Bir de “Harp Cerrahisi” var. GATA ve askeri hastanelerin muhatabı milletin TSK’ne emaneti er ve erbaşlar olduğundan ona göre teşkilatlanmış. Yani Sağlık Bakanlığı’nın hastanelerine benzemez. GATA’da çocuk kalbi ameliyatı yapan merkez yoktur. Buna karşın yoğun cerrahi merkezleri, yanık merkezleri oluşturulmuş, doktor sayısı ve uzmanlıkları bu ortama göre ayarlanmış. Savaşta veya barışta terörle mücadelede yaralananları önce en uygun araçlarla kurtarmak, sonra tekrar görevine döndürmektir.

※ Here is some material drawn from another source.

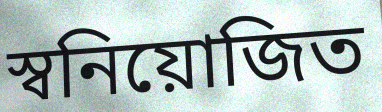
স্বনিয়োজিত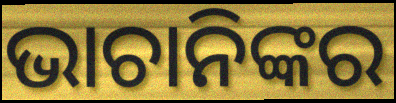
ଭାଚାନିଙ୍କର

Bugüne kadar TSK’nin aldığı tedbirler, askeri hastanelerin yetenek üstünlükleri sayesinde çatışmalarda yaralananlardan kayıplar yüzde 3’tür. Gelişmiş kabul edilen ülkelerde dahi bu oran yüzde 10’dur. Sadece bu bile askeri sağlık teşkilatına dokunulmaması, emir komuta birliğinin bozulmamasının gerektiğini gösterir. GATA ve askeri hastanelerin Sağlık Bakanlığı’na devri nedeniyle emir komuta ve teşkilat yapısı bozuldu, bu koşullarda çalışmayı uygun bulmayanlar ayrılmaya devam ediyor.

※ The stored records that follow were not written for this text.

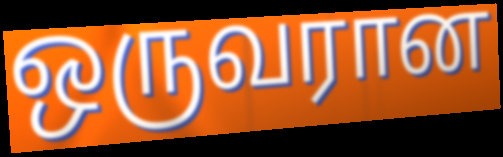
ஒருவரானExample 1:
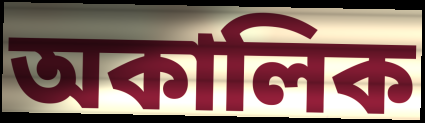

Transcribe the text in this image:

অকালিক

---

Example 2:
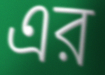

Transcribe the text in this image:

এর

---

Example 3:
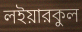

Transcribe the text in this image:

লইয়ারকুল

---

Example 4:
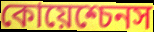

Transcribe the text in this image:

কোয়েশ্চেনস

Şehit sayısı bu yüzden mi arttı?
Güneydoğu’da görevli bir komutan, “Şehit sayımızın artmasında, hastanelerin elden çıkması etkili oldu” dedi. İnanamadım. Türkiye Emekli Subaylar Derneği (TESUD) Başkanı emekli Korgeneral Erdoğan Karakuş’a sordum. Şunları söyledi:
“Evet, GATA ve askeri hastanelerin görev yapamaz hale gelmesinin yansıması, yine son günlerde terörle mücadelede verilen şehit sayısının artışıyla doğru orantılı olduğu kanaati uyandırdı. Bu kanaat bu günkü şartlarda gerek yaralananların olay mahallinden kurtarılması, gerekse hastanelerde müdahalenin eski ortama göre daha yetersiz kalması ve kalacağı düşüncesiyle oluşmaktadır.”
Dağda yapamadıklarını hastanede yaparlar
Askeri hastanelerin önemli bir yanı da alınan güvenlik önlemleriydi. 1984’ten beri terörle yurtiçi ve yurtdışında yapılan mücadelede yaralanan askerlerimize, korucularımıza, sivillerimize alınan tedbirler nedeniyle en ufak bir saldırı olmamıştı. Ancak şimdi terörle mücadele eden, örgüte büyük kayıplar verdirenler de hastanelerde açık hedef haline geldi. Bu konuyu da Genelkurmay’la yakın temasta olan Erdoğan Paşa anlatıyor:
“Van Asker Hastanesi’nin Sağlık Bakanlığı’na devri sonrasında, hastanede kaldırılan askerlerimizi zehirlemek isteyen, PKK’lı olduğu iddia edilen bir hemşire yakalandı. KHK’lerle Askeri Sağlık Teşkilatı yapısının ve emir komuta düzeninin bozulmasının Yüce Türk Milleti’nin hayatiyetini tehlikeye soktuğunu, Yüce Türk Milleti’ne bildirmek görevimdir.”
Yol yakınken, henüz sistem tam bozulmamışken, GATA ve askeri hastanelerin Sağlık Bakanlığı’na devrini öngören KHK, Genelkurmay Başkanlığı’nın da görüşü alınarak ele alınmalı. Askerlerimizi terör örgütlerinin kucağına atmayın…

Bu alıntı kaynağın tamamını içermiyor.